Growing budget and trade deficit numbers, combined with recent economic reports have the US Dollar setting new lows: a 14-year low against the British pound ($1.97), close to a 2-year low against the Euro ($1.33). The most comprehensive measure of greenback’s clout, the US Dollar Exchange Index (USDX), has been steadily declining, and quite severely for the past two weeks. The index of provides a general barometer of the dollars strength by comparing it to six major currencies, and has been setting new 52-week lows almost daily. While the mainstream media has been relatively quiet on this issue, there are a few people who have noticed.

Iran, an OPEC member, has indicated it will lobby for dramatically lower quotas to raise the price of oil, and it's easy to see why other OPEC members would be concerned, albeit more quietly. OPEC sells oil to the world exclusively for dollars, so when the dollar slides and they go shopping anywhere outside of the US, those same Dollars buy much less than they did just last summer. Like me on my last vacation they're getting killed on the exchange rate, but on a much grander scale, and what's a crowned-prince to do?

Likewise, China is now sitting on over $1 trillion in foreign reserves, with that number growing by an estimated $20 billion each month. An estimated 60 to 80 percent of that is held in Dollars. China has been threatening to reduce its exposure to a weakening dollar for months now. The decision to acquire fewer Dollars would soften the dollar even more, but active selling could be a disaster.

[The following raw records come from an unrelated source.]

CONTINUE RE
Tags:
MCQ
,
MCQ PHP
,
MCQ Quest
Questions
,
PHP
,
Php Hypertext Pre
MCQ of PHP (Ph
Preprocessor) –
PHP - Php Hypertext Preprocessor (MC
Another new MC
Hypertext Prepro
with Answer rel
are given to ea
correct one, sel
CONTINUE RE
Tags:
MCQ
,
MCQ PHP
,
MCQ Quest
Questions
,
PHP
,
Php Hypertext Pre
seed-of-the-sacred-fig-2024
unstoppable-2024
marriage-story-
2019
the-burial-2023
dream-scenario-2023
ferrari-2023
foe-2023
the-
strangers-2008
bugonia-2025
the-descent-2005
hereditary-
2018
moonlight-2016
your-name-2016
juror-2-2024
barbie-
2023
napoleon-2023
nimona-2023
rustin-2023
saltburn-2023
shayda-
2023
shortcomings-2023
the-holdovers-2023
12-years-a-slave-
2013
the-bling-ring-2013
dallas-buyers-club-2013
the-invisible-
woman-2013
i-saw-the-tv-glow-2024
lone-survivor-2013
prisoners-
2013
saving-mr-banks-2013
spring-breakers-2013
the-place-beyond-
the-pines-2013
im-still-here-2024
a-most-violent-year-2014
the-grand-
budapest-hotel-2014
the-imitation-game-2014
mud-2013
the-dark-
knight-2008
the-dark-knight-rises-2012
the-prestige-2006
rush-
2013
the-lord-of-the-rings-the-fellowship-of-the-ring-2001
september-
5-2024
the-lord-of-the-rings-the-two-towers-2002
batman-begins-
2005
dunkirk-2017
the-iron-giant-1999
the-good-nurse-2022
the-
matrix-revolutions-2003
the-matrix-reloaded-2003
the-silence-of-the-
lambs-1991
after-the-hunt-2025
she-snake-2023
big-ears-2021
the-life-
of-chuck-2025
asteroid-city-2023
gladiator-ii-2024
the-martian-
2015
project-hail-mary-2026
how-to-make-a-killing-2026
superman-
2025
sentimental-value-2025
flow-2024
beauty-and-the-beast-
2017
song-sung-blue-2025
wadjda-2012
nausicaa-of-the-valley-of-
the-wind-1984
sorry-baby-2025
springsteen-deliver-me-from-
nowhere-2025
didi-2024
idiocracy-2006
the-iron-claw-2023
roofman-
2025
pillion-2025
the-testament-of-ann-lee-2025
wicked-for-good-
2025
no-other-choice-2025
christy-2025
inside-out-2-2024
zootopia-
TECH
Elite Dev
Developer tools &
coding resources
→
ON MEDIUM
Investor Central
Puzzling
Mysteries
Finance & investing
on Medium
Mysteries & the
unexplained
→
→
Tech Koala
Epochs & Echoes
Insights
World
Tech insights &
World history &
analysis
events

The American Congress and the American public have been on a 6-year spending spree, and it would seem the reality of that profligate spending is about to become evident. Trade and budget deficits are going to yield higher energy prices, and limit our ability to deal honestly with China (or their willingness to deal honestly with us). It also limits the Fed’s ability to set domestic monetary policy: one thing that does make the dollar an attractive investment is the relatively high interest rates when comparing the US to Europe and Japan, meaning as the economy slows lowering interest rates becomes more risky proposition. I wonder if John Q. Public would have paid more attention to W’s spending spree and the cost of the war if they knew it would drive their mortgage rate or credit card payments up?